Only the pictures should be left out; write out all other data exactly.

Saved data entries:
■ ■ ■ ■

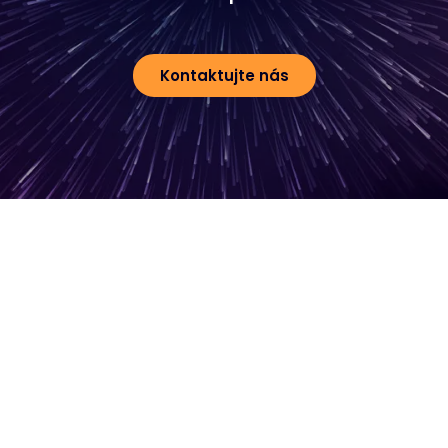
Kontaktujte nás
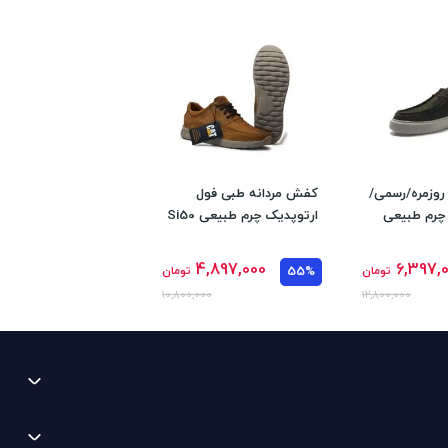
روزمره/رسمی/
کفش مردانه طبی فول
 چرم طبیعی
ارتوپدیک چرم طبیعی Si50
4,897,000
6,397,
تومان
55%
تومان
10,800,000
12,800,000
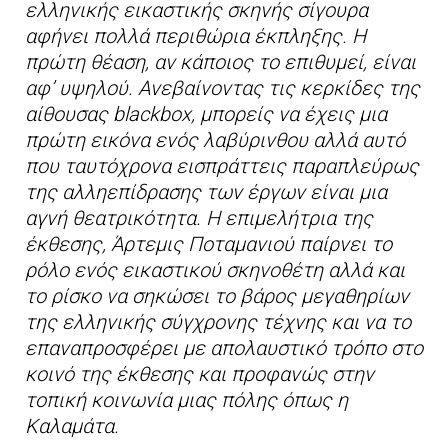
ελληνικής εικαστικής σκηνής σίγουρα
αφήνει πολλά περιθώρια έκπληξης. Η
πρώτη θέαση, αν κάποιος το επιθυμεί, είναι
αφ’ υψηλού. Ανεβαίνοντας τις κερκίδες της
αίθουσας blackbox, μπορείς να έχεις μια
πρώτη εικόνα ενός λαβύρινθου αλλά αυτό
που ταυτόχρονα εισπράττεις παραπλεύρως
της αλληεπίδρασης των έργων είναι μια
αγνή θεατρικότητα. Η επιμελήτρια της
έκθεσης, Άρτεμις Ποταμανιού παίρνει το
ρόλο ενός εικαστικού σκηνοθέτη αλλά και
το ρίσκο να σηκώσει το βάρος μεγαθηρίων
της ελληνικής σύγχρονης τέχνης και να το
επαναπροσφέρει με απολαυστικό τρόπο στο
κοινό της έκθεσης και προφανώς στην
τοπική κοινωνία μιας πόλης όπως η
Καλαμάτα.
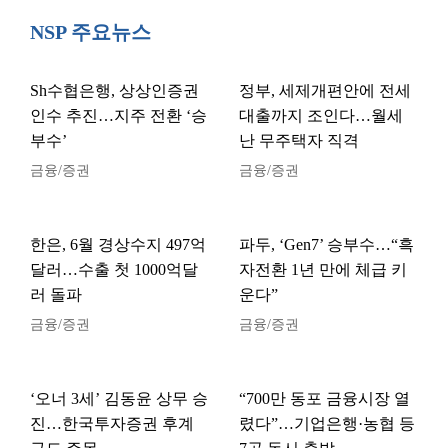
NSP 주요뉴스
Sh수협은행, 상상인증권
정부, 세제개편안에 전세
인수 추진…지주 전환 ‘승
대출까지 조인다…월세
부수’
난 무주택자 직격
금융/증권
금융/증권
한은, 6월 경상수지 497억
파두, ‘Gen7’ 승부수…“흑
달러…수출 첫 1000억달
자전환 1년 만에 체급 키
러 돌파
운다”
금융/증권
금융/증권
‘오너 3세’ 김동윤 상무 승
“700만 동포 금융시장 열
진…한국투자증권 후계
렸다”…기업은행·농협 등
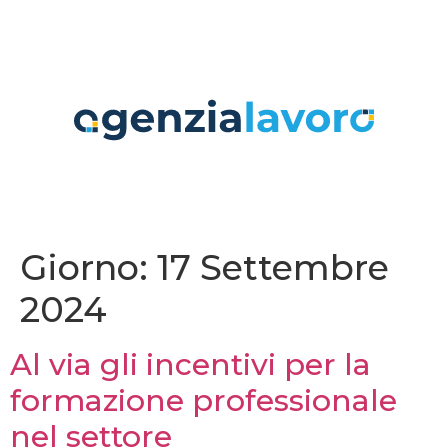
contenuto
Giorno:
17 Settembre
2024
Al via gli incentivi per la
formazione professionale
nel settore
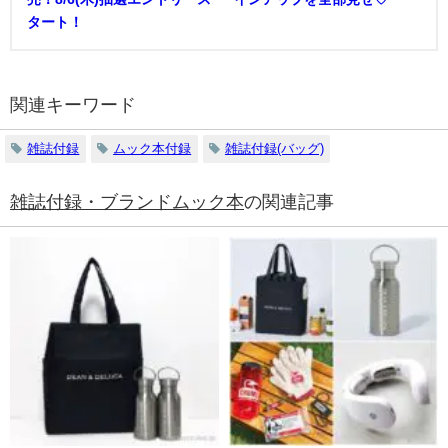
タート！
関連キーワード
雑誌付録
ムック本付録
雑誌付録(バッグ)
雑誌付録・ブランドムック本
の関連記事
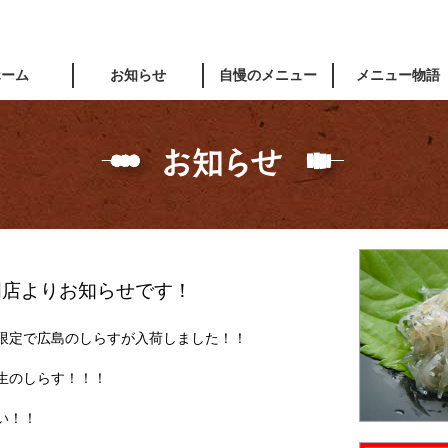
ホーム
お知らせ
自慢のメニュー
メニュー物語
門店よりお知らせです！
限定で広島のしらすが入荷しました！！
生のしらす！！！
い！！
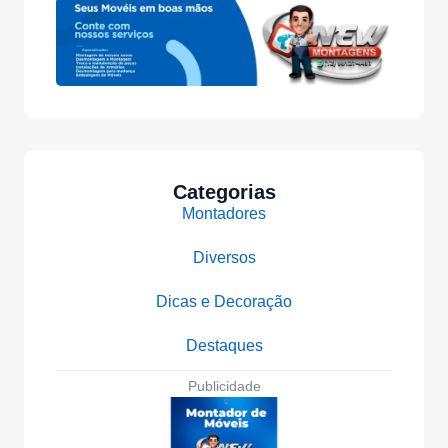
Categorias
Montadores
Diversos
Dicas e Decoração
Destaques
Publicidade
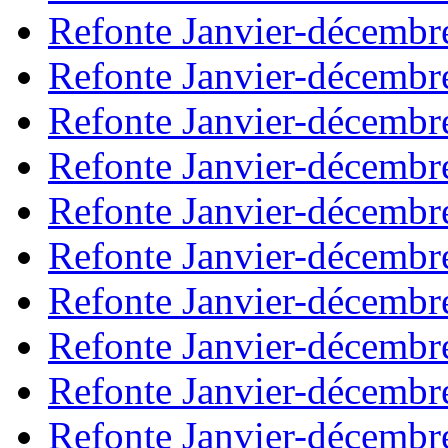
Refonte Janvier-décembr
Refonte Janvier-décembr
Refonte Janvier-décembr
Refonte Janvier-décembr
Refonte Janvier-décembr
Refonte Janvier-décembr
Refonte Janvier-décembr
Refonte Janvier-décembr
Refonte Janvier-décembr
Refonte Janvier-décembr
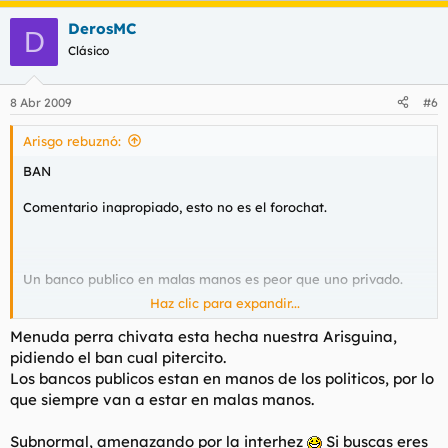
DerosMC
D
Clásico
8 Abr 2009
#6
Arisgo rebuznó:
BAN
Comentario inapropiado, esto no es el forochat.
Un banco publico en malas manos es peor que uno privado.
Haz clic para expandir...
Si me vuelves a llamar subnormal de forma tan gratuita,
reviento tu imberbe cara en un pis pas. No hagas por internet
Menuda perra chivata esta hecha nuestra Arisguina,
lo que no tendrias huevos a hacer en la calle.
pidiendo el ban cual pitercito.
Los bancos publicos estan en manos de los politicos, por lo
que siempre van a estar en malas manos.
Subnormal, amenazando por la interhez
Si buscas eres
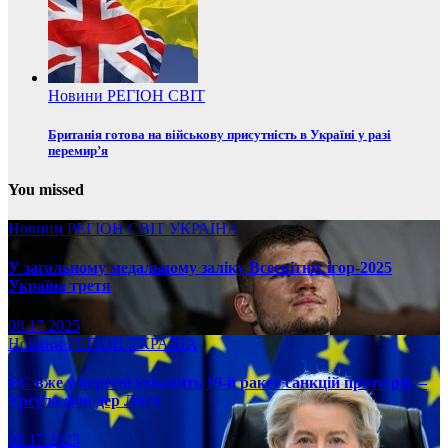
Новини
РЕГІОН
СВІТ
Британія готова на військову присутність в Україні у разі
перемир’я
You missed
Новини
РЕГІОН
СВІТ
УКРАЇНА
У загальному медальному заліку Всесвітніх ігор-2025
Україна третя
08.17.2025
Новини
РЕГІОН
УКРАЇНА
ЄС вже у вересні ухвалить 19-й ракет санкцій проти рф, –
Урсула фон дер Ляєн
08.17.2025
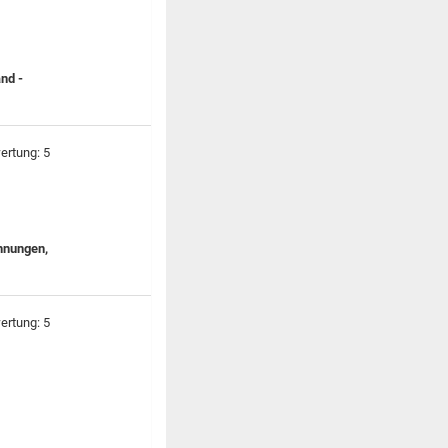
and -
hnungen,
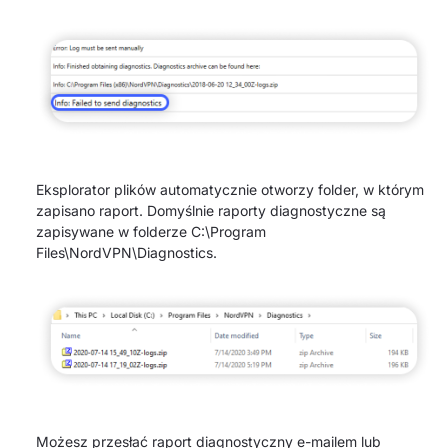
Eksplorator plików automatycznie otworzy folder, w którym
zapisano raport. Domyślnie raporty diagnostyczne są
zapisywane w folderze C:\Program
Files\NordVPN\Diagnostics.
Możesz przesłać raport diagnostyczny e-mailem lub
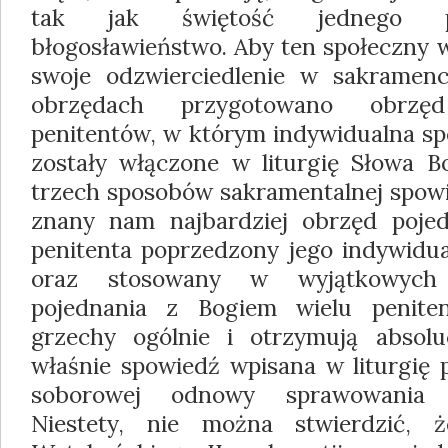
tak jak świętość jednego pr
błogosławieństwo. Aby ten społeczny 
swoje odzwierciedlenie w sakramen
obrzędach przygotowano obrzęd
penitentów, w którym indywidualna sp
zostały włączone w liturgię Słowa Bo
trzech sposobów sakramentalnej spowi
znany nam najbardziej obrzęd pojed
penitenta poprzedzony jego indywid
oraz stosowany w wyjątkowych
pojednania z Bogiem wielu penite
grzechy ogólnie i otrzymują absolu
właśnie spowiedź wpisana w liturgię 
soborowej odnowy sprawowania 
Niestety, nie można stwierdzić,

■ ■ ■ ■

— The completed task —
Kontaktujte nás
روزمره/رسمی/
کفش مردانه طبی فول
 چرم طبیعی
ارتوپدیک چرم طبیعی Si50
4,897,000
6,397,
تومان
55%
تومان
10,800,000
12,800,000
ελληνικής εικαστικής σκηνής σίγουρα
αφήνει πολλά περιθώρια έκπληξης. Η
πρώτη θέαση, αν κάποιος το επιθυμεί, είναι
αφ’ υψηλού. Ανεβαίνοντας τις κερκίδες της
αίθουσας blackbox, μπορείς να έχεις μια
πρώτη εικόνα ενός λαβύρινθου αλλά αυτό
που ταυτόχρονα εισπράττεις παραπλεύρως
της αλληεπίδρασης των έργων είναι μια
αγνή θεατρικότητα. Η επιμελήτρια της
έκθεσης, Άρτεμις Ποταμανιού παίρνει το
ρόλο ενός εικαστικού σκηνοθέτη αλλά και
το ρίσκο να σηκώσει το βάρος μεγαθηρίων
της ελληνικής σύγχρονης τέχνης και να το
επαναπροσφέρει με απολαυστικό τρόπο στο
κοινό της έκθεσης και προφανώς στην
τοπική κοινωνία μιας πόλης όπως η
Καλαμάτα.
NSP 주요뉴스
Sh수협은행, 상상인증권
정부, 세제개편안에 전세
인수 추진…지주 전환 ‘승
대출까지 조인다…월세
부수’
난 무주택자 직격
금융/증권
금융/증권
한은, 6월 경상수지 497억
파두, ‘Gen7’ 승부수…“흑
달러…수출 첫 1000억달
자전환 1년 만에 체급 키
러 돌파
운다”
금융/증권
금융/증권
‘오너 3세’ 김동윤 상무 승
“700만 동포 금융시장 열
진…한국투자증권 후계
렸다”…기업은행·농협 등
contenuto
Giorno:
17 Settembre
2024
Al via gli incentivi per la
formazione professionale
nel settore
タート！
関連キーワード
雑誌付録
ムック本付録
雑誌付録(バッグ)
雑誌付録・ブランドムック本
の関連記事
ホーム
お知らせ
自慢のメニュー
メニュー物語
門店よりお知らせです！
限定で広島のしらすが入荷しました！！
生のしらす！！！
い！！
Categorias
Montadores
Diversos
Dicas e Decoração
Destaques
Publicidade
Refonte Janvier-décembr
Refonte Janvier-décembr
Refonte Janvier-décembr
Refonte Janvier-décembr
Refonte Janvier-décembr
Refonte Janvier-décembr
Refonte Janvier-décembr
Refonte Janvier-décembr
Refonte Janvier-décembr
Refonte Janvier-décembr
DerosMC
D
Clásico
8 Abr 2009
#6
Arisgo rebuznó:
BAN
Comentario inapropiado, esto no es el forochat.
Un banco publico en malas manos es peor que uno privado.
Haz clic para expandir...
Si me vuelves a llamar subnormal de forma tan gratuita,
reviento tu imberbe cara en un pis pas. No hagas por internet
Menuda perra chivata esta hecha nuestra Arisguina,
lo que no tendrias huevos a hacer en la calle.
pidiendo el ban cual pitercito.
Los bancos publicos estan en manos de los politicos, por lo
que siempre van a estar en malas manos.
Subnormal, amenazando por la interhez
Si buscas eres
Новини
РЕГІОН
СВІТ
Британія готова на військову присутність в Україні у разі
перемир’я
You missed
Новини
РЕГІОН
СВІТ
УКРАЇНА
У загальному медальному заліку Всесвітніх ігор-2025
Україна третя
08.17.2025
Новини
РЕГІОН
УКРАЇНА
ЄС вже у вересні ухвалить 19-й ракет санкцій проти рф, –
Урсула фон дер Ляєн
08.17.2025
and -
hnungen,
Eksplorator plików automatycznie otworzy folder, w którym
zapisano raport. Domyślnie raporty diagnostyczne są
zapisywane w folderze C:\Program
Files\NordVPN\Diagnostics.
Możesz przesłać raport diagnostyczny e-mailem lub
tak jak świętość jednego pr
błogosławieństwo. Aby ten społeczny 
swoje odzwierciedlenie w sakramen
obrzędach przygotowano obrzęd
penitentów, w którym indywidualna sp
zostały włączone w liturgię Słowa Bo
trzech sposobów sakramentalnej spowi
znany nam najbardziej obrzęd pojed
penitenta poprzedzony jego indywid
oraz stosowany w wyjątkowych
pojednania z Bogiem wielu penite
grzechy ogólnie i otrzymują absolu
właśnie spowiedź wpisana w liturgię 
soborowej odnowy sprawowania 
Niestety, nie można stwierdzić,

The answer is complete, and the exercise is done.